There is no one gaurantee to ensure a loop exits other than create a post condition that you know will be hit, i.e. increment a counter, don't touch the counter inside the loop and have a maximum for it to hit.

You could also create a timer or another structure to check if the loop is taking too long.

What was Parnas implying here? A universal exit to any loop that doesn't interfere with the logic or simply designing proper post conditions?

"create a post condition that you know will be hit," is the "one gaurantee to ensure a loop exits ". This is very, very easy to design in all cases. Indeed, you **must** design the terminating condition.
S.Lott
+2  A: 

There are many ways to guarantee that a loop exits safely:

  1. Don't write it to be infinite
  2. The others are left as an excercise

Seriously, the best way is to keep it simple, and to have a stable and fully tested termination condition (ie. the code that checks whether it should run another iteration or exit).

What you have described could very well be translated into the halting problem, which is a well known problem with no solution.

Also, a google search reveals that David Parnas works at the University of Limerick, you could call them up and ask to talk to him.

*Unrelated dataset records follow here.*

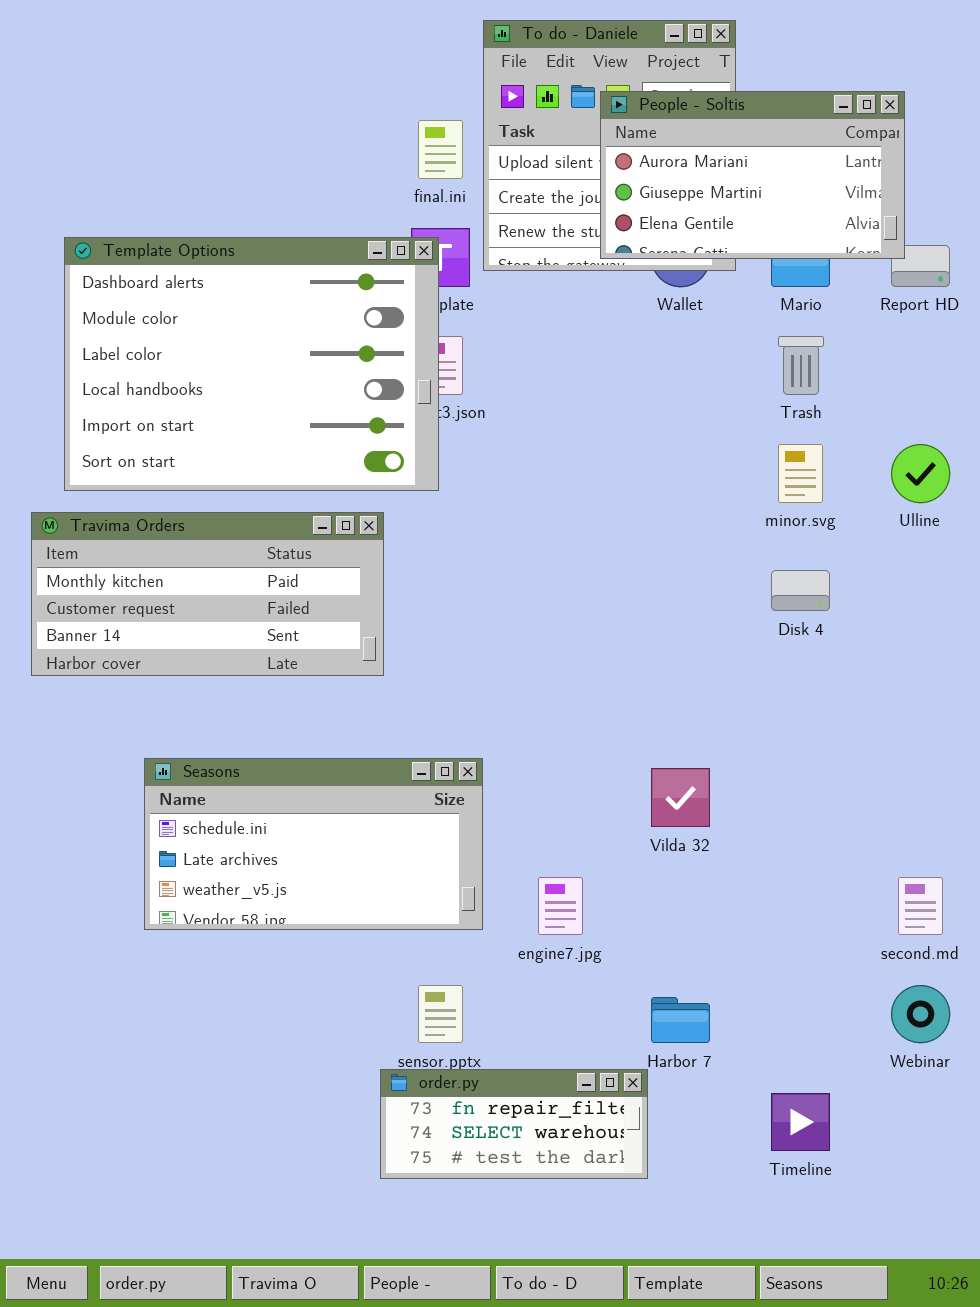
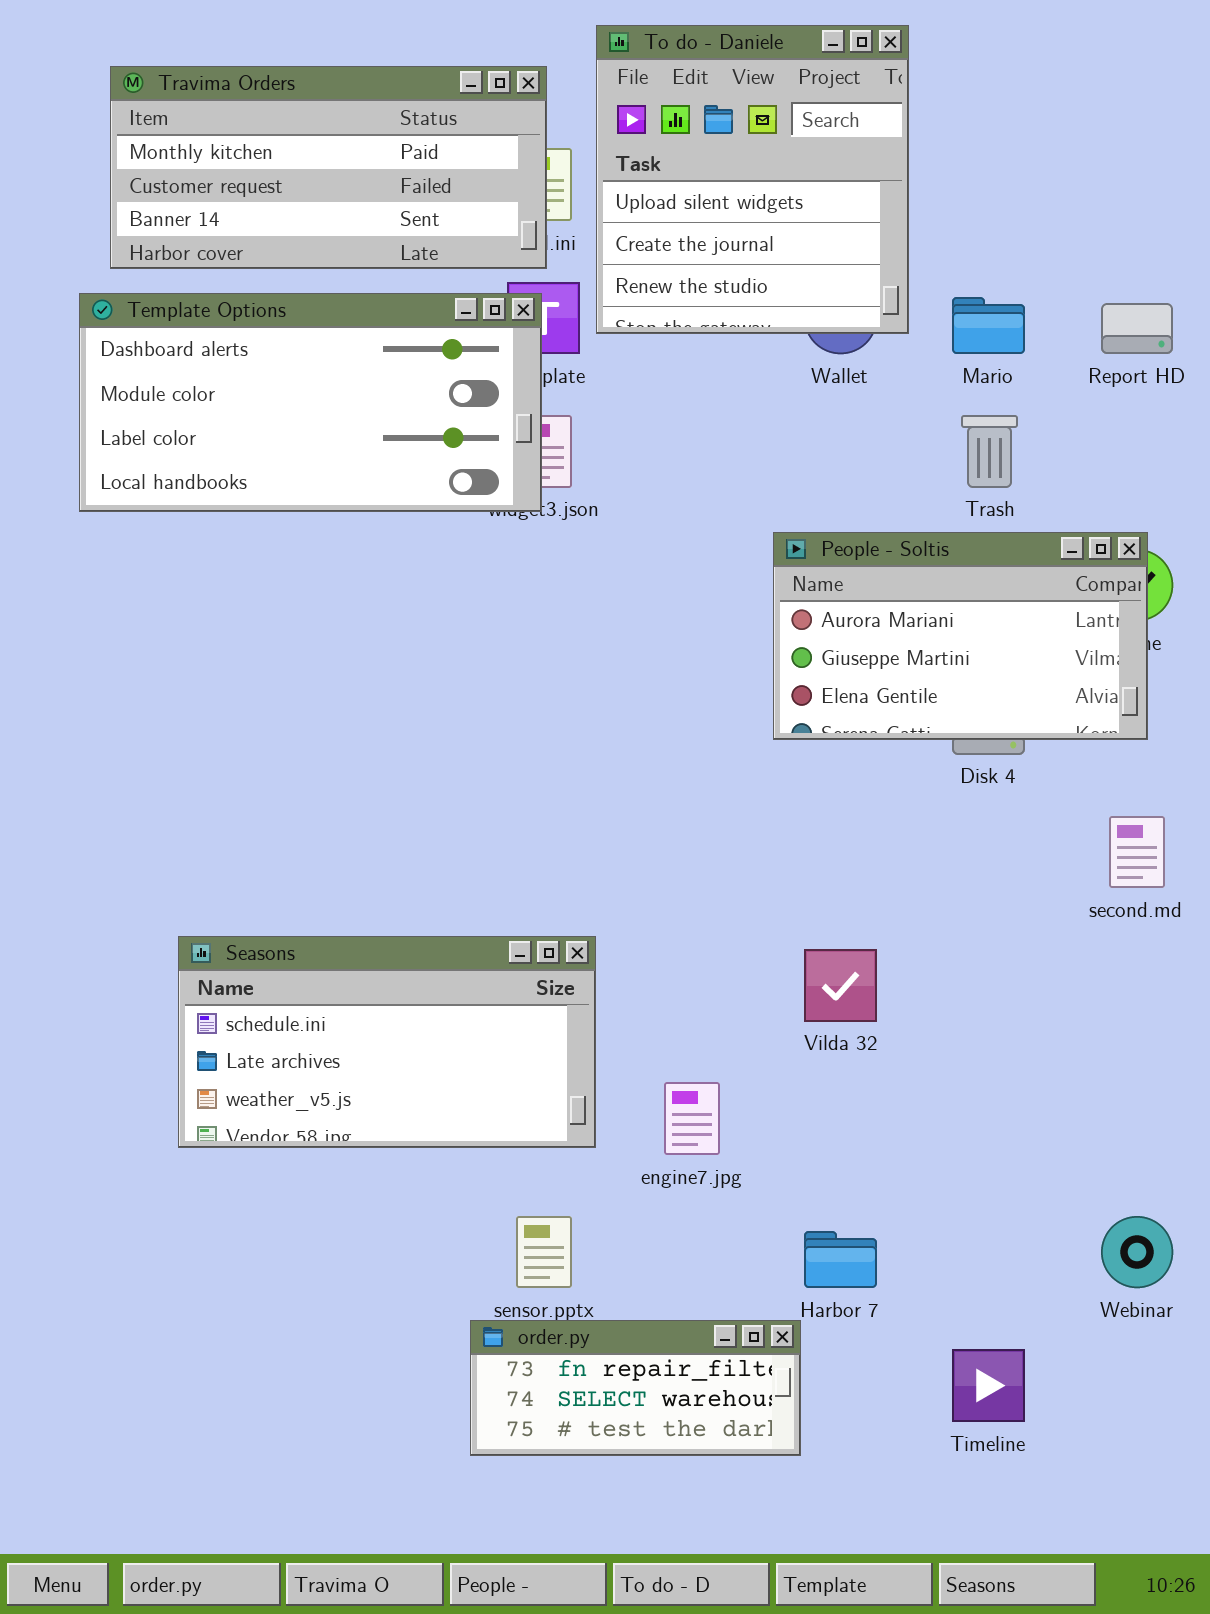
People - Soltis: [600,91,905,259] -> [773,532,1148,740], moved
Template Options: [64,237,439,491] -> [79,293,542,512], resized
Travima Orders: [31,512,384,676] -> [110,66,547,269], moved
second.md: [898,877,943,935] -> [1109,816,1165,888], moved

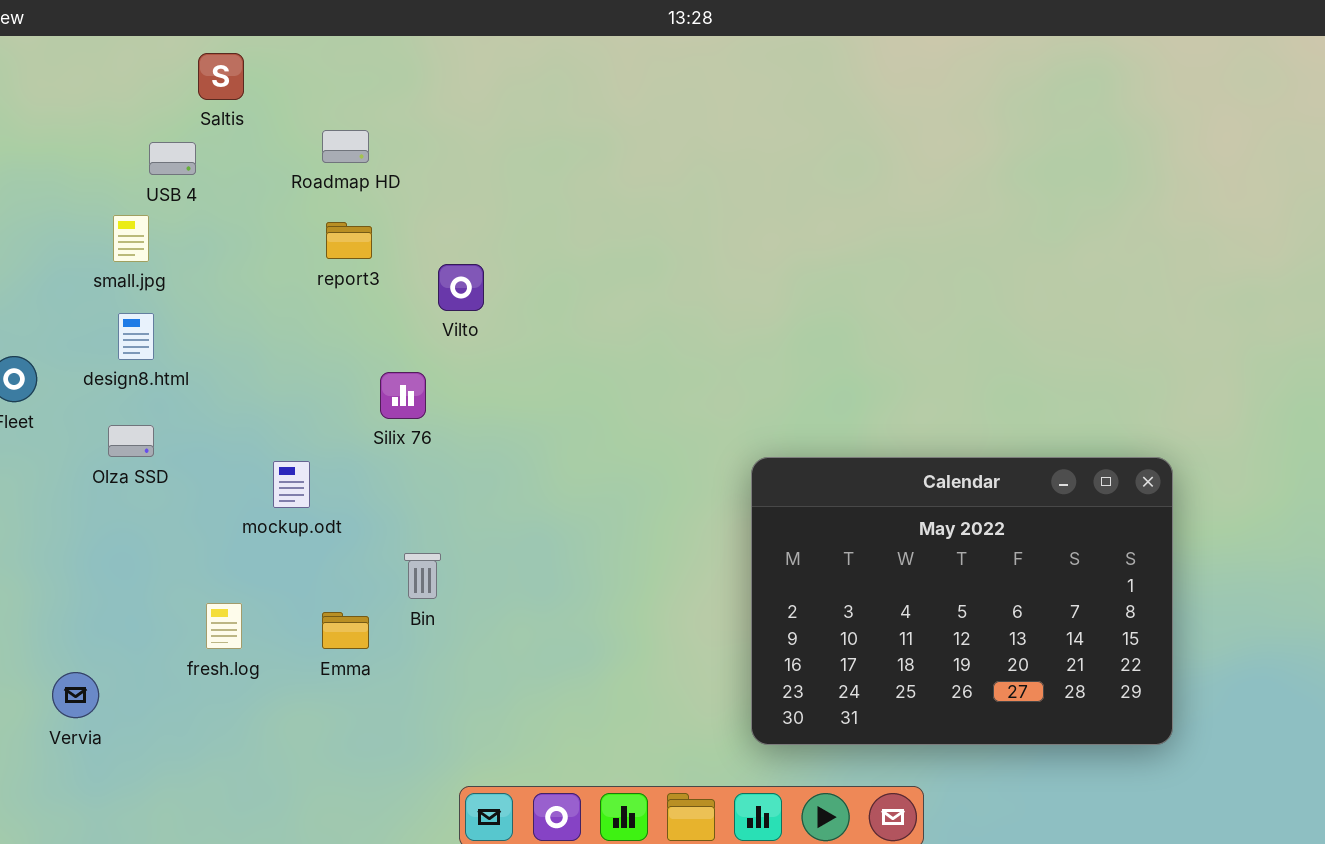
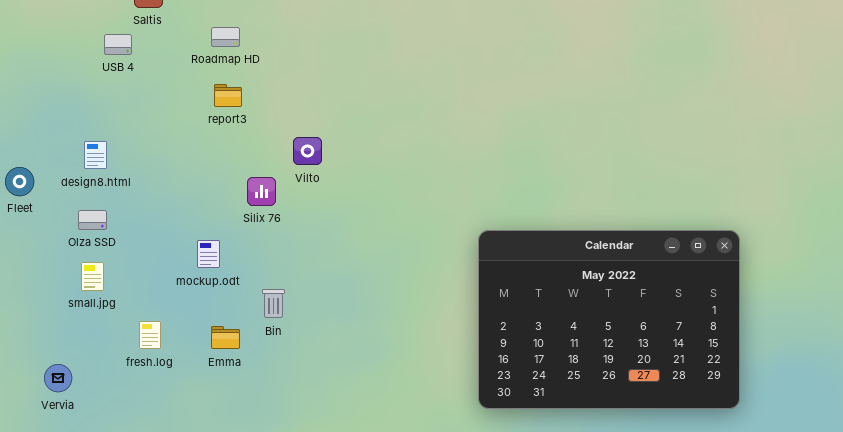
small.jpg: [113,215,149,262] -> [81,262,104,291], moved
Vilto: [438,264,484,311] -> [293,137,322,165], moved
mockup.odt: [273,461,310,508] -> [197,240,220,268], moved

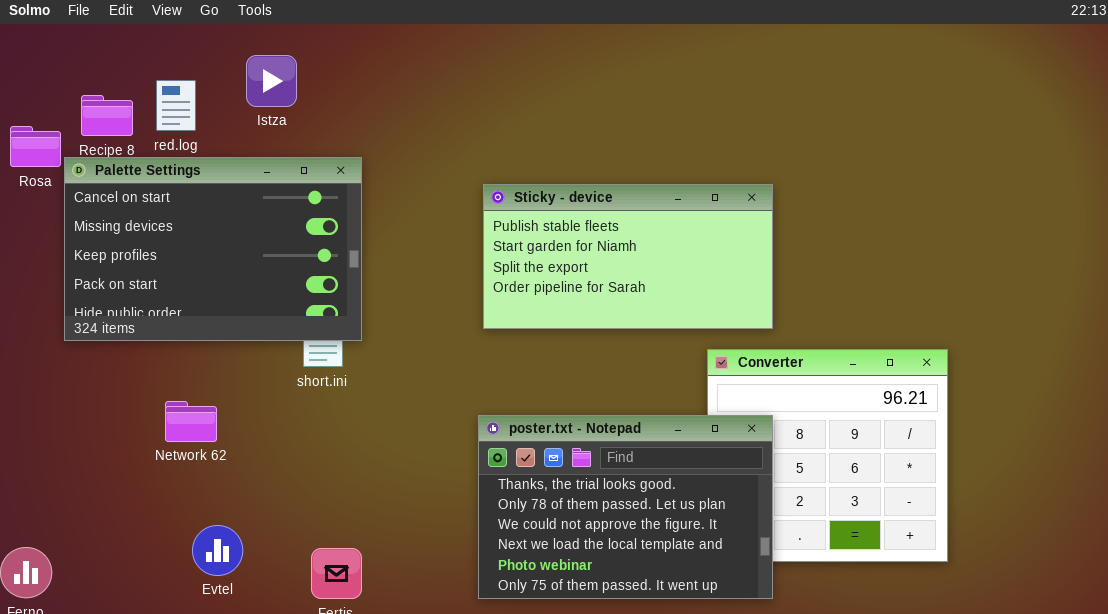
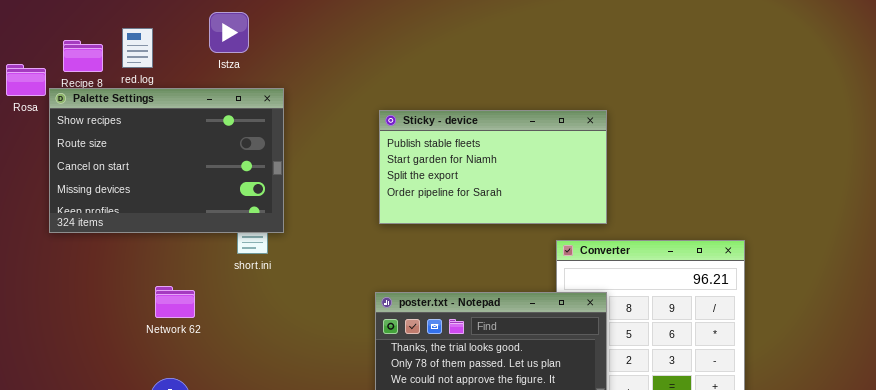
Istza: [246,55,297,107] -> [209,12,249,53], moved
Palette Settings: [64,157,362,341] -> [49,88,284,233], scrolled up 2 rows
Network 62: [165,401,217,442] -> [155,286,195,318], moved

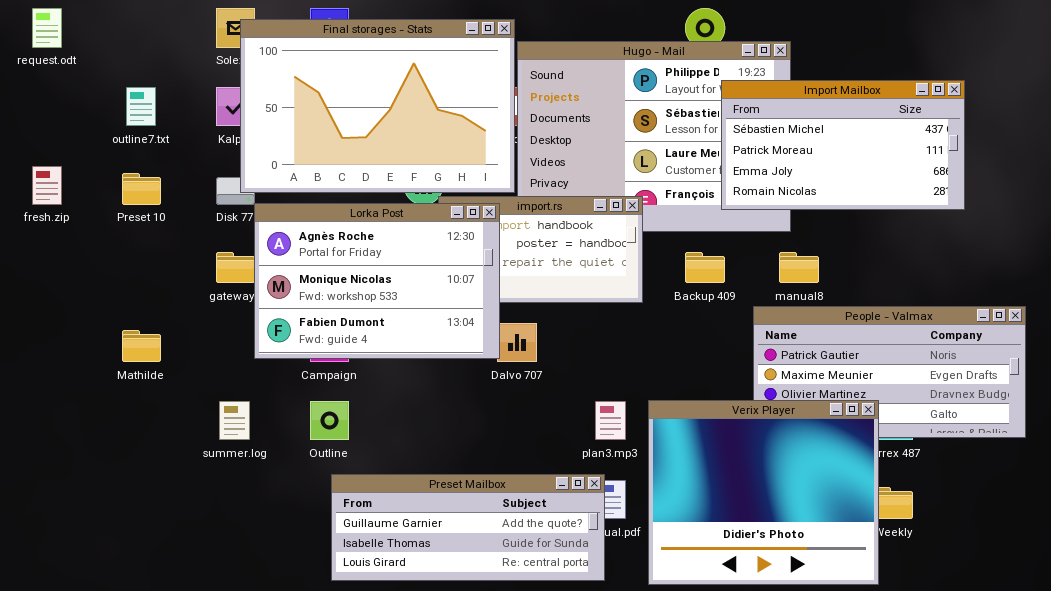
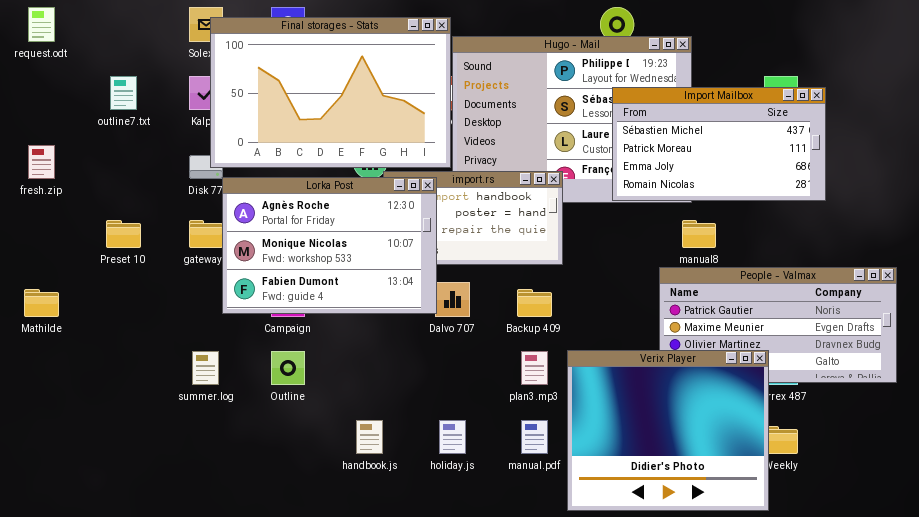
Import Mailbox: [721,80,965,210] -> [612,87,826,201], moved
Preset 10: [122,173,161,205] -> [106,220,141,248], moved
Backup 409: [685,252,725,283] -> [517,289,552,317], moved
Mathilde: [122,330,161,362] -> [24,289,59,317], moved
Preset Mailbox: [331,474,605,581] -> none, closed

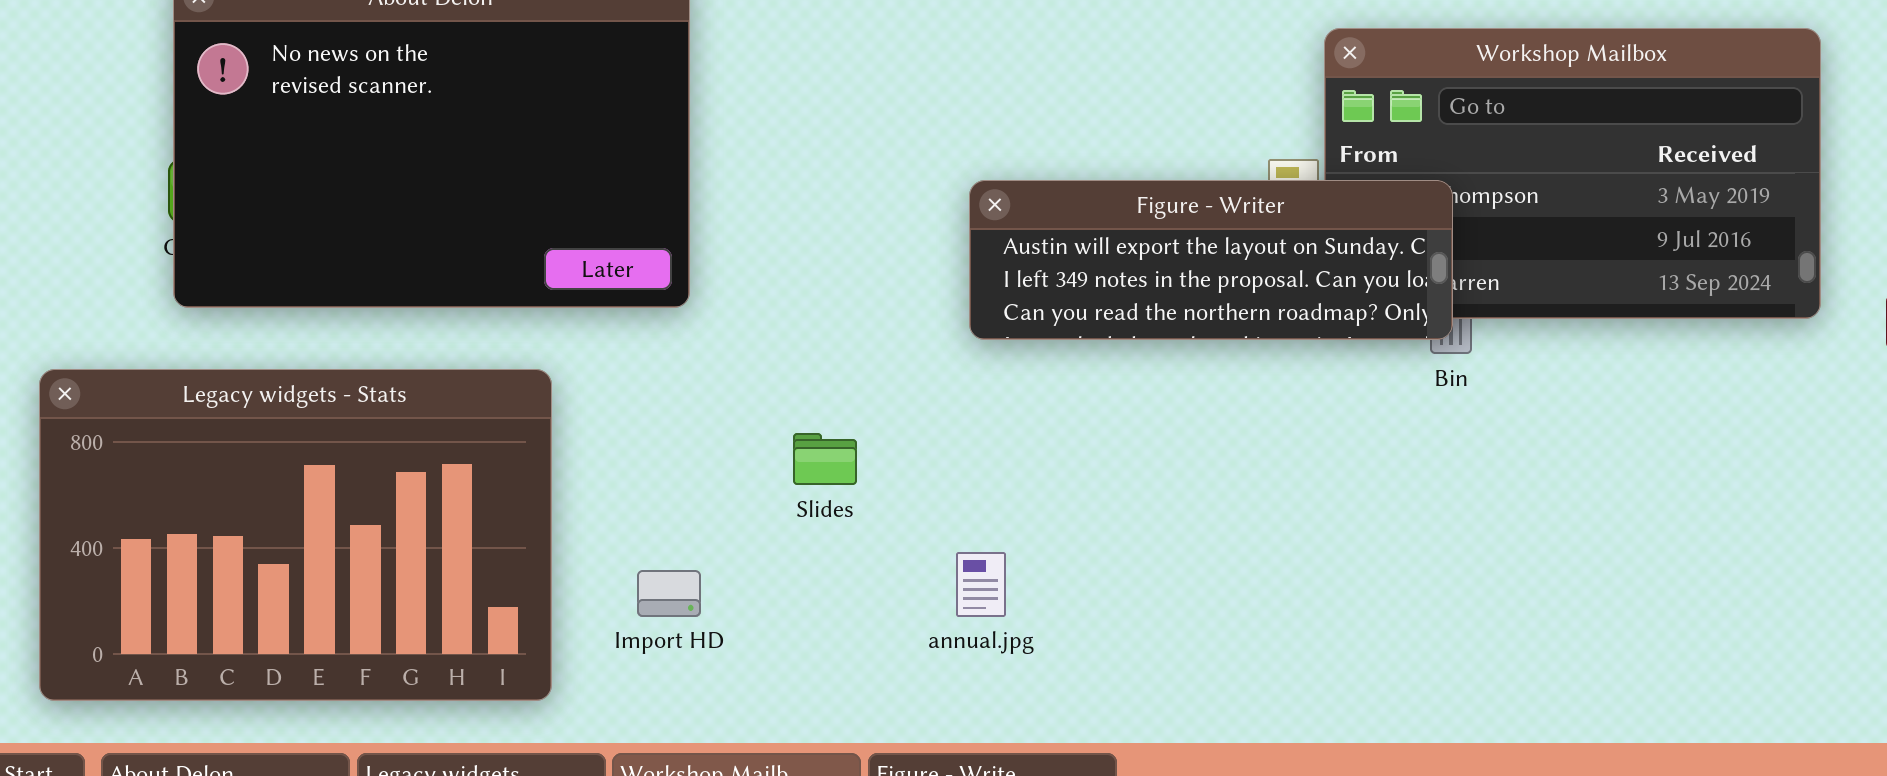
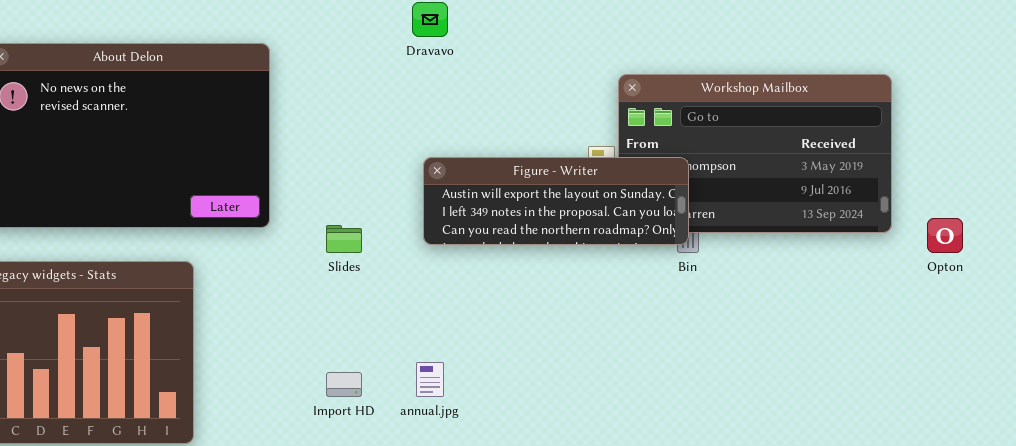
Slides: [793,433,857,485] -> [326,225,362,253], moved
Import HD: [637,570,701,617] -> [326,372,362,397], moved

I'm sure he would be pleased you're still trying to learn from what he taught you back then :)

Lasse V. Karlsen
+1: It's a design discipline to assure termination.
S.Lott
+1  A: 

Your guest lecturer might have been referring to Cycle Detection, a method of detecting infinite loops.

This blog post describes the detection of infinite loops in a linked list. Interestingly, it uses the same terminology as the Wikipedia article.

Robert Harvey
+1  A: 

Judging by his area of expertise (which includes formal proofs of correctness), I think he meant the loop variant, which is a general technique used to prove loop termination.